* Extracted text *
**********

Alternative fuels: They are compressed natural gas, ethanol blends, liquid natural gas, and propane. The ethanol used as an alternate fuel is produced from crops such as corn and is cleaner than regular diesel or gasoline. Meaning contribution of alternate fuel is pretty less towards the greenhouse effect.
Which Vehicle You Should Use to Eliminate Pollution?
Half of the world’s air pollution comes from passenger vehicles. When it comes to heavy-duty vehicles, they comprise only 5% of all vehicles on the road, yet their contribution to global warming is more than 25%. According to the EPA, motor vehicles collectively contribute to,
- over 75% of carbon monoxide pollution
- 55% of total nitrogen oxides (NOx) emissions
- Approximately 10% VOCs (Volatile Organic Compounds) and PM2.5 & PM10 (particulate matter) emissions
The stats are alarming but the solution is already here: electric vehicles and fuel technologies.
Electric vehicles (EVs): They run partially or fully on electricity. Unlike conventional gasoline or diesel-powered engine, EVs take an electric motor powered by electricity from batteries or a fuel cell. And, no greenhouse gas emits directly from EVs.
Types of electric vehicles:
- Hybrid Electric Vehicles (HEVs): powered by both petrol and electricity.
- Plug-in Hybrid Electric Vehicles (PHEVs): powered by both petrol and electricity, have larger batteries and can be plugged in to charge the batteries.
- Battery Electric Vehicle (BEV): runs entirely on a battery and electricity and produces zero CO2 exhaust emissions.
- Fuel-cell Electric Vehicle (FCEV): use hydrogen and oxygen to produce electricity; do not store and release energy like a battery.
Does Reducing Speed slow Pollution?
A common understanding is that going faster burns more fuel. But the truth is that vehicles burn the most energy while accelerating to increase the speed. Maintaining steady speed against air resistance also burns somewhat a constant amount. Traffic, constant acceleration, and braking increase fuel burning and therefore pump more pollutants into the atmosphere.
Several conflicting studies have shown that the relation between speed and pollution isn’t linear. Reducing highway speed limits to 55 or 60 mph does reduce emissions. Studies in the United States concluded that driving at 60 mph is as much as 25% more efficient than driving at 75 mph, which burns more fuel due to air resistance.
According to an Amsterdam study, lowering speed limits from 100 to 80 km/h results in a 15% reduction in particulate matter. However, no significant effect on nitrogen oxide emission was observed.
A report from the City of Bend, Oregon, suggests the role of driver behavior – less braking, smooth driving increases fuel economy, and lessen air pollution.
Reports regarding lower speeds (below 40 mph) on local roads are at odd. Exceptions also exist for clean vehicles and electric vehicles including Fuel-cell Electric Vehicle.
Does Driving Faster Cause More Pollution?
Most engines are efficient at their cruising speed. As the average speed increases, the engine becomes more efficient, so less fuel is consumed and fewer hydrocarbons and carbon monoxide are produced. At high speeds, there’s a chance for exhaust emission to increase again. This is because the engine tries its maximum to deliver the power required to achieve the high speed.

**********

* Entries provided *
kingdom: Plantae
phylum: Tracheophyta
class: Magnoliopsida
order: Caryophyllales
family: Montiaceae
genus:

**********

* Requests *
1) Answer these from the vehicle pollution text:
(a) What share of all vehicles on the road do heavy-duty vehicles make up?
(b) In the Amsterdam study, how much did particulate matter drop when speed limits were lowered from 100 to 80 km/h?
(c) What two substances does a Fuel-cell Electric Vehicle use to produce electricity?
2) Render this sentence from the vehicle pollution text in French: "According to an Amsterdam study, lowering speed limits from 100 to 80 km/h results in a 15% reduction in particulate matter."
The listing is separate material and is unrelated to the text on vehicle pollution.

* Responses in order *
1)
(a) 5%
(b) 15%
(c) Hydrogen and oxygen

2) Selon une étude d'Amsterdam, abaisser les limitations de vitesse de 100 à 80 km/h entraîne une réduction de 15 % des particules en suspension.